# Two 12V trolling motors with two 12V batteries in parallel



## Just Buzzin (Sep 1, 2021)

Hey guys I have a square stern canoe with a 12V foot control TM on the front and a 12V transom mount TM on the back. I use the front TM 95% of the time and the rear one if for insurance and occasionally for a little help to get through swift shoals. I was wandering if I could put my two 12V batteries in parallel to give me more capacity for the front TM but also have the rear TM connected to the batteries for the occasions that I need a little extra thrust to get through the shoals? I can see where this wouldn't work because it would seem like a 24V trolling motor connected to a 12V power source but figured I would ask the question anyways. Any expert advice would be appreciated.


----------



## krash (Jan 9, 2007)

2 - 12volt batteries in Parallel, + to + & - to -, is 12 volts at double the amperage, assuming perfect connections and 2 identical batteries.


----------



## Just Buzzin (Sep 1, 2021)

Krash- Thanks for your response. I'm aware how and what placing two 12V batteries in parallel does. My question is basically can I hook two 12V trolling motors to that power source?


----------



## andy race (Jan 15, 2018)

yes you can. best if both batteries have same amperage ratings


----------



## anytide (Jul 30, 2009)

yes


----------



## Steve_Mevers (Feb 8, 2013)

yes, should work just two loads on the same batteries.


----------



## GitFishin (May 10, 2019)

Just Buzzin said:


> Hey guys I have a square stern canoe with a 12V foot control TM on the front and a 12V transom mount TM on the back. I use the front TM 95% of the time and the rear one if for insurance and occasionally for a little help to get through swift shoals. I was wandering if I could put my two 12V batteries in parallel to give me more capacity for the front TM but also have the rear TM connected to the batteries for the occasions that I need a little extra thrust to get through the shoals? I can see where this wouldn't work because it would seem like a 24V trolling motor connected to a 12V power source but figured I would ask the question anyways. Any expert advice would be appreciated.

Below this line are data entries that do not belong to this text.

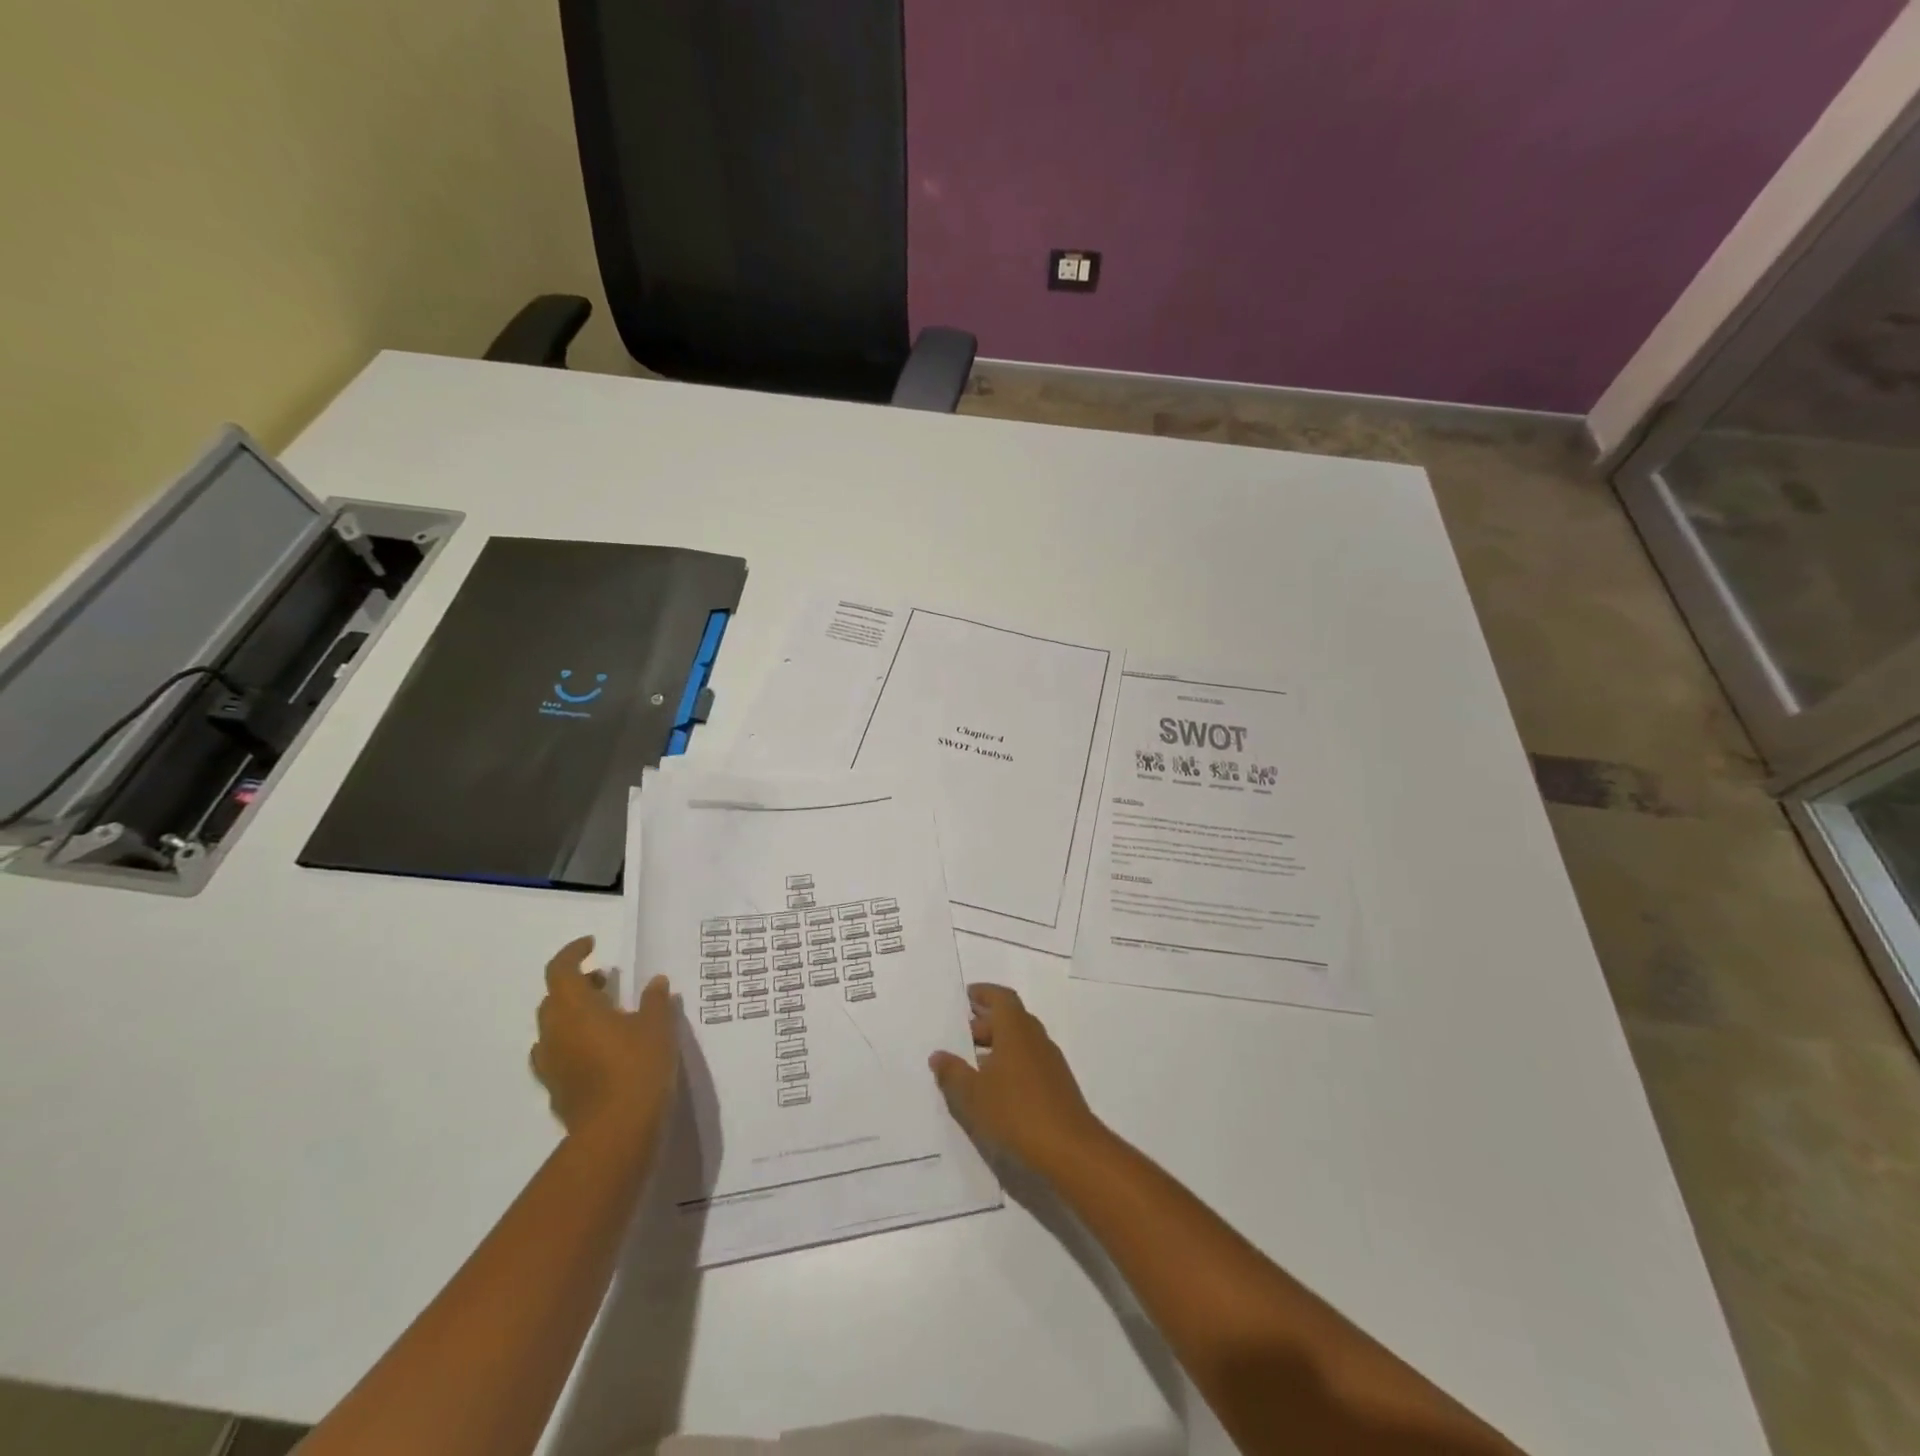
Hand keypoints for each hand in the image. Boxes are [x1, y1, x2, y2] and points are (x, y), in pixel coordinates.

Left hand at [531, 937, 676, 1159]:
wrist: (617, 1131)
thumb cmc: (638, 1066)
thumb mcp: (658, 1026)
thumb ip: (655, 1000)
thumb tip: (655, 982)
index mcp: (575, 1008)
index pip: (560, 969)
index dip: (574, 953)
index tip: (593, 945)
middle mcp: (554, 1032)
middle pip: (553, 998)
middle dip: (577, 985)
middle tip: (606, 981)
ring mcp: (551, 1064)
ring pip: (554, 1028)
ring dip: (574, 1015)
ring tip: (607, 1016)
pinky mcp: (556, 1090)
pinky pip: (558, 1055)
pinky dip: (574, 1044)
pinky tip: (600, 1051)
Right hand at [929, 984, 1106, 1175]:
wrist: (1070, 1150)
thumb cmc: (1016, 1113)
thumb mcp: (973, 1095)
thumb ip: (953, 1073)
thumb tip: (938, 1055)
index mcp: (1016, 1030)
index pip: (1002, 998)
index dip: (984, 993)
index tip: (967, 995)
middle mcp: (1035, 1039)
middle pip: (1011, 1019)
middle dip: (986, 1022)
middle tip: (961, 1033)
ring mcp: (1050, 1062)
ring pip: (1020, 1042)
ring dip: (998, 1045)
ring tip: (972, 1063)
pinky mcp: (1057, 1085)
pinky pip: (1029, 1062)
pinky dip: (1010, 1064)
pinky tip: (995, 1088)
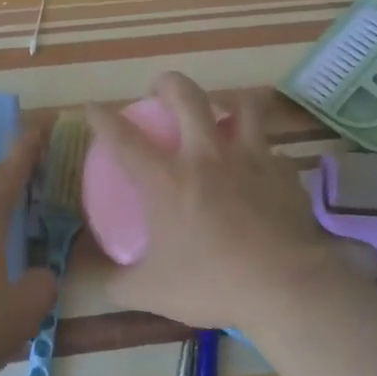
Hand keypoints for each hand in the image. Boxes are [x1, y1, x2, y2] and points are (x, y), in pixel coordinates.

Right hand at [83, 73, 356, 335]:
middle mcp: (207, 156)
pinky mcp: (284, 172)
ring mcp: (250, 158)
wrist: (283, 287)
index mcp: (167, 179)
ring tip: (222, 111)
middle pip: (186, 96)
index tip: (92, 108)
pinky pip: (273, 150)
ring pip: (243, 105)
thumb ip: (120, 284)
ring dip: (230, 101)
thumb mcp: (151, 292)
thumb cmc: (211, 284)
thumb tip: (106, 283)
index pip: (124, 137)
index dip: (103, 118)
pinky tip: (261, 170)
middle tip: (161, 90)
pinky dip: (264, 153)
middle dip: (168, 83)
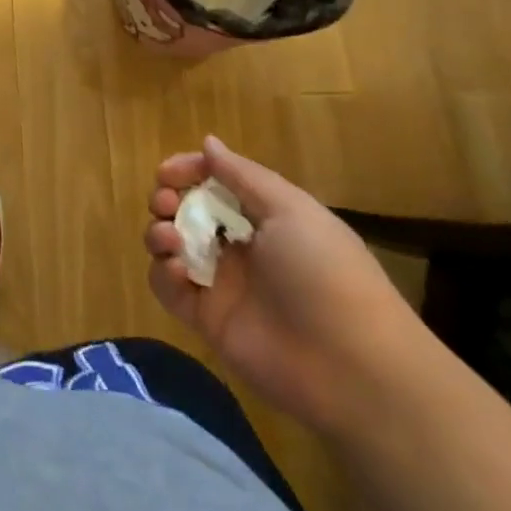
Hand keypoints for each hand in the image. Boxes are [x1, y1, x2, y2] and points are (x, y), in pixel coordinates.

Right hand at [143, 136, 431, 438]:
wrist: (351, 367)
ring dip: (159, 233)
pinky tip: (178, 272)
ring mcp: (221, 283)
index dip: (188, 171)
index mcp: (263, 217)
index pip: (215, 183)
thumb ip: (242, 175)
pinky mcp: (206, 319)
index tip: (166, 173)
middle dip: (166, 199)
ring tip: (169, 239)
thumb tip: (208, 142)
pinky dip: (163, 274)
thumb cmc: (324, 272)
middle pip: (186, 211)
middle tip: (165, 203)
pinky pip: (169, 288)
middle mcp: (239, 246)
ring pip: (171, 246)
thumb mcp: (291, 210)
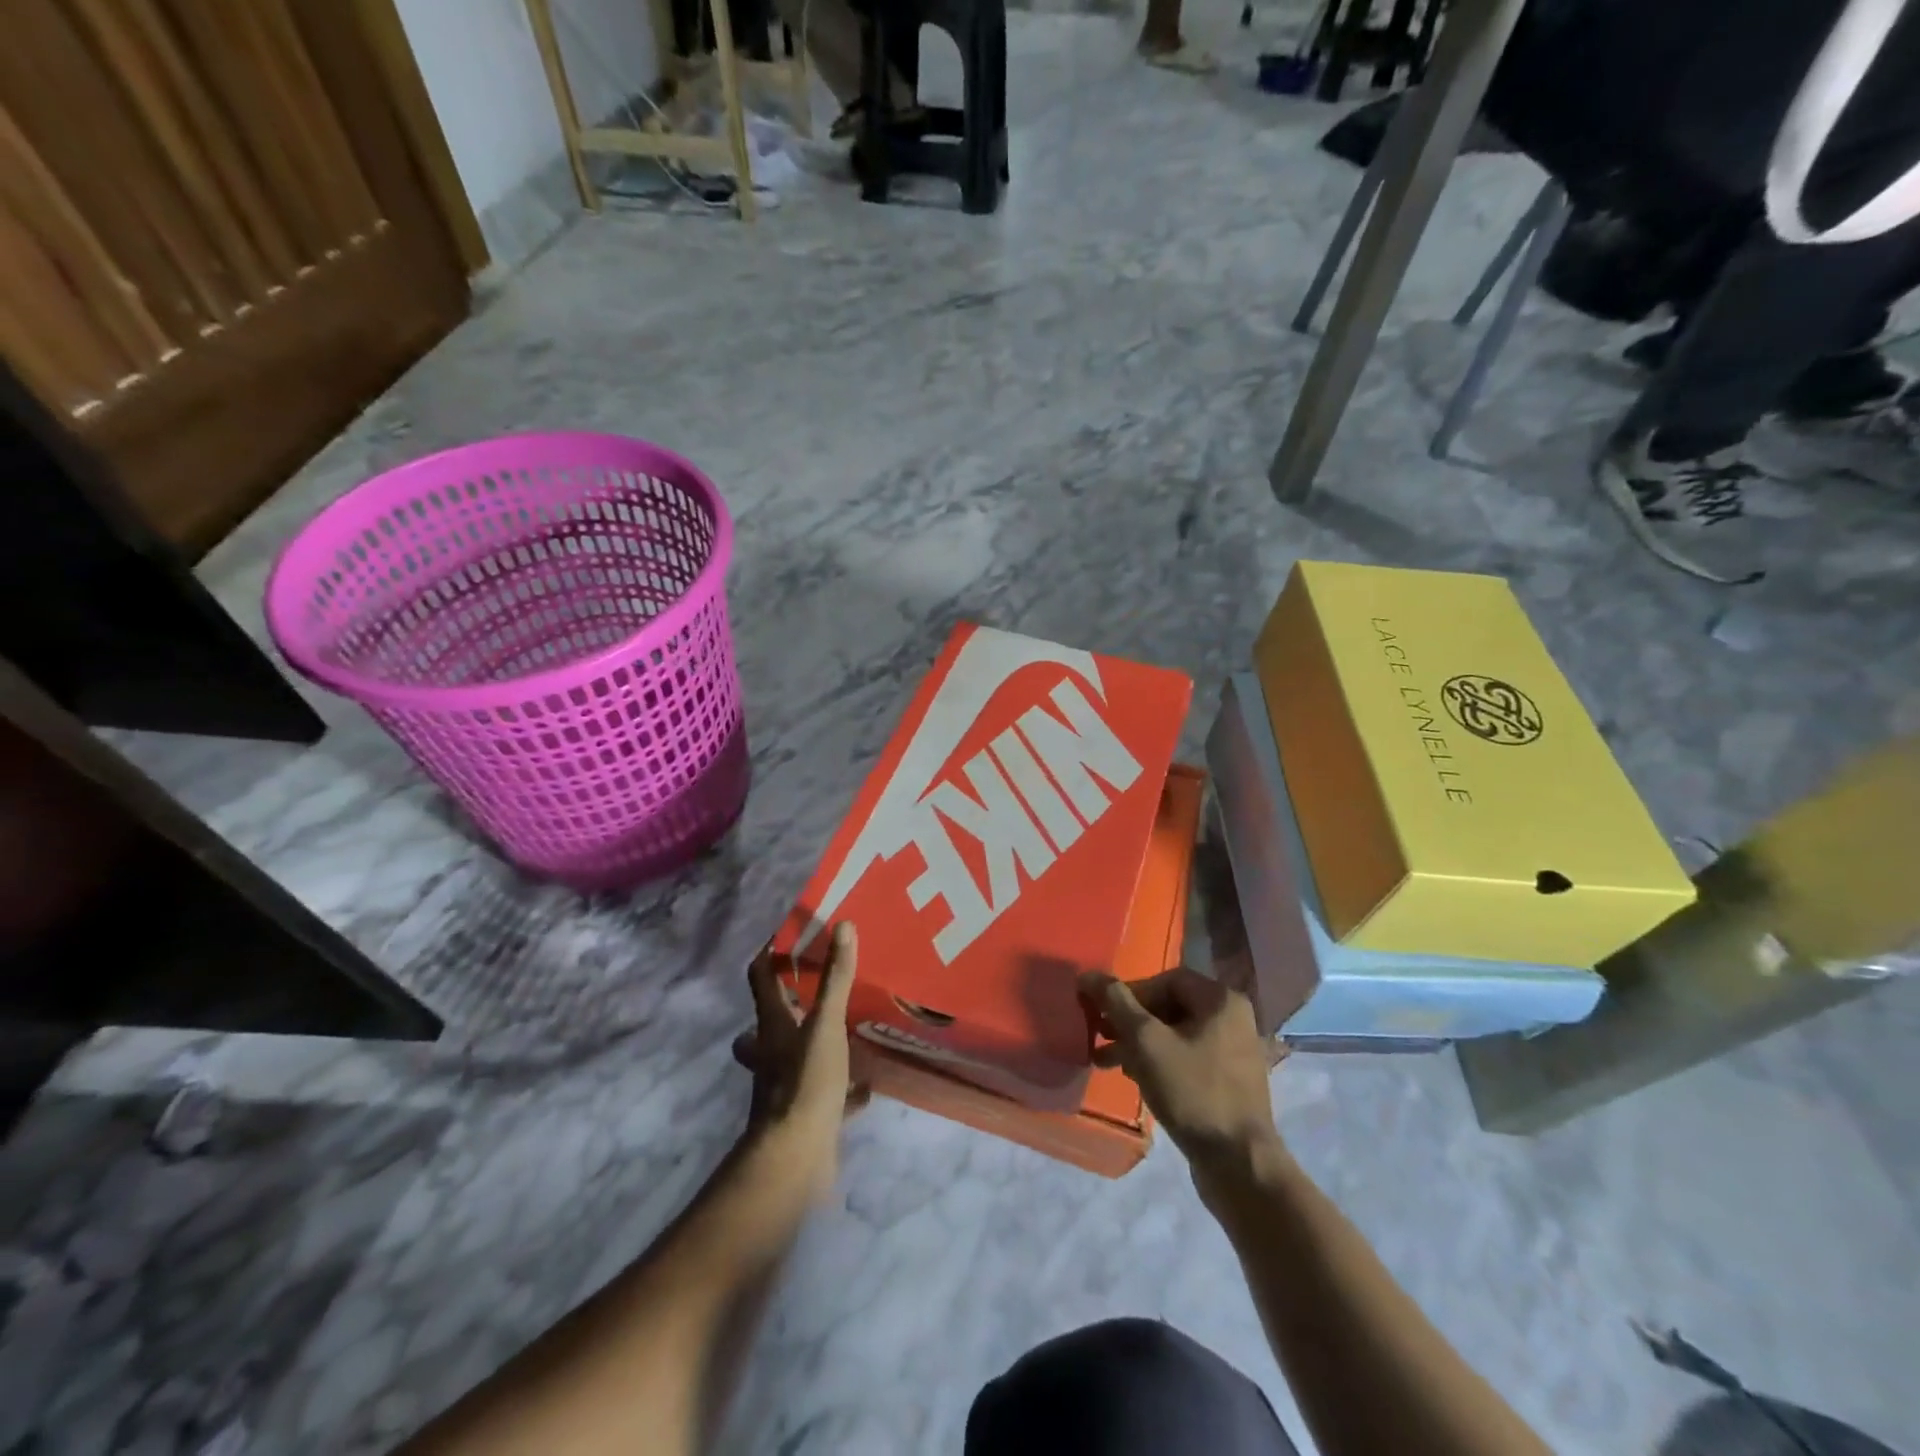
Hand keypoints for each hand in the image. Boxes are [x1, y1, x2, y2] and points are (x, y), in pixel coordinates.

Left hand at [733, 923, 868, 1202]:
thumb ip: (835, 978)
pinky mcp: (807, 1115)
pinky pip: (826, 1095)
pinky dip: (844, 1088)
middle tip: (815, 989)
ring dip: (814, 1044)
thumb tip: (843, 926)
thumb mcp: (825, 1025)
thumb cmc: (805, 1082)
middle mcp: (772, 1053)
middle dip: (787, 1005)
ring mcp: (788, 1086)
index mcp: (771, 1025)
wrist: (795, 1159)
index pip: (760, 977)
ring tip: (845, 1030)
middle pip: (768, 1023)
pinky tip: (868, 1085)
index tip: (791, 935)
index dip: (770, 954)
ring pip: (795, 1058)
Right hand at [1080, 967, 1286, 1194]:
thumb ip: (1116, 1003)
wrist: (1239, 1165)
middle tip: (1099, 1034)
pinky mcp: (1227, 1081)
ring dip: (1138, 1043)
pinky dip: (1158, 1062)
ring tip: (1106, 1060)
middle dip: (1130, 1021)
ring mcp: (1232, 1051)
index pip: (1166, 980)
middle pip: (1169, 1006)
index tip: (1104, 1014)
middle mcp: (1232, 1019)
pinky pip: (1186, 1057)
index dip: (1130, 993)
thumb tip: (1088, 974)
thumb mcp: (1146, 1042)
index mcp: (1221, 1000)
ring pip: (1175, 1034)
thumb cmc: (1192, 1092)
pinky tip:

I'm no expert but my thought is you'd get extra run time but not extra thrust out of that arrangement. I think the rule is parallel adds amps, series adds volts.


----------



## RaspberryPatch (Dec 17, 2016)

Best is 2 same models in parallel, which should give you a longer run time.

Paralleling lead batteries has been done at millions of cell sites around the world.


----------



## jasonrl23 (Jul 27, 2009)

Just Buzzin said:


> Krash- Thanks for your response. I'm aware how and what placing two 12V batteries in parallel does. My question is basically can I hook two 12V trolling motors to that power source?


I cant see why not as long as both have the proper inline 50amp breaker. I have 170 amp hours for my trolling motor and also have a ton of accessories hooked up to them. No issues.

I do the same as you if the wind is kicking. Trolling motor up front on 10 and aiming dead straight. Rear motor which is 48v to steer. Rips through the wind no problem.


----------